** Exercise brief **
Reproduce the records from their first line through the line containing "Wired Magazine", replacing "gardening" with "cooking" and leaving everything else unchanged.

*** Exercise material ***

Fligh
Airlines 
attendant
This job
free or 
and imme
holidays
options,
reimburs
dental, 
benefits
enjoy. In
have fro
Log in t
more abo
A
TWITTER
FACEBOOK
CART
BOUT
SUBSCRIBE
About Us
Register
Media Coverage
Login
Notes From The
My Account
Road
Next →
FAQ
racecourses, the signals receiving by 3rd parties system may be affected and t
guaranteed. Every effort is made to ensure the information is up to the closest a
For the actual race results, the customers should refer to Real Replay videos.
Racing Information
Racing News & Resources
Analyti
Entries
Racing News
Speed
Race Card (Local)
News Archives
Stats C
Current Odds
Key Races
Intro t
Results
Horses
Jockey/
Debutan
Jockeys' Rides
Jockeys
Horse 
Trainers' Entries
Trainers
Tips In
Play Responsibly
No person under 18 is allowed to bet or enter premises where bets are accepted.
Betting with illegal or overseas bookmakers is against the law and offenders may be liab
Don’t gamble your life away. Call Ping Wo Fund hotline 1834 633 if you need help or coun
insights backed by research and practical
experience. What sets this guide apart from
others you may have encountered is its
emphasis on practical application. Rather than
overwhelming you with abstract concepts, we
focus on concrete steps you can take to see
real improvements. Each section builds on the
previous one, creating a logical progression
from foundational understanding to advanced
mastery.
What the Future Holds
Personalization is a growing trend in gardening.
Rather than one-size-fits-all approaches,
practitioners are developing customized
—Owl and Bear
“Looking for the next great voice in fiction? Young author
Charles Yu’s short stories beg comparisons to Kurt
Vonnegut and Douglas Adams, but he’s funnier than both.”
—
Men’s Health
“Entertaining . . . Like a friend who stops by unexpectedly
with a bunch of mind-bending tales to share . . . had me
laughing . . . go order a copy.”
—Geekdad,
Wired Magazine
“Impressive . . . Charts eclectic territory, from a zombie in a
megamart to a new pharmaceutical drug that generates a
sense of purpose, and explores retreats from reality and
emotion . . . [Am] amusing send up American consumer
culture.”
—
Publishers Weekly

*** End of Exercise material ***

** Written answer **
Fligh
Airlines 
attendant
This job
free or 
and imme
holidays
options,
reimburs
dental, 
benefits
enjoy. In
have fro
Log in t
more abo
A
TWITTER
FACEBOOK
CART
BOUT
SUBSCRIBE
About Us
Register
Media Coverage
Login
Notes From The
My Account
Road
Next →
FAQ
racecourses, the signals receiving by 3rd parties system may be affected and t
guaranteed. Every effort is made to ensure the information is up to the closest a
For the actual race results, the customers should refer to Real Replay videos.
Racing Information
Racing News & Resources
Analyti
Entries
Racing News
Speed
Race Card (Local)
News Archives
Stats C
Current Odds
Key Races
Intro t
Results
Horses
Jockey/
Debutan
Jockeys' Rides
Jockeys
Horse 
Trainers' Entries
Trainers
Tips In
Play Responsibly
No person under 18 is allowed to bet or enter premises where bets are accepted.
Betting with illegal or overseas bookmakers is against the law and offenders may be liab
Don’t gamble your life away. Call Ping Wo Fund hotline 1834 633 if you need help or coun
insights backed by research and practical
experience. What sets this guide apart from
others you may have encountered is its
emphasis on practical application. Rather than
overwhelming you with abstract concepts, we
focus on concrete steps you can take to see
real improvements. Each section builds on the
previous one, creating a logical progression
from foundational understanding to advanced
mastery.
What the Future Holds
Personalization is a growing trend in cooking.
Rather than one-size-fits-all approaches,
practitioners are developing customized
—Owl and Bear
“Looking for the next great voice in fiction? Young author
Charles Yu’s short stories beg comparisons to Kurt
Vonnegut and Douglas Adams, but he’s funnier than both.”
—
Men’s Health
“Entertaining . . . Like a friend who stops by unexpectedly
with a bunch of mind-bending tales to share . . . had me
laughing . . . go order a copy.”
—Geekdad,
Wired Magazine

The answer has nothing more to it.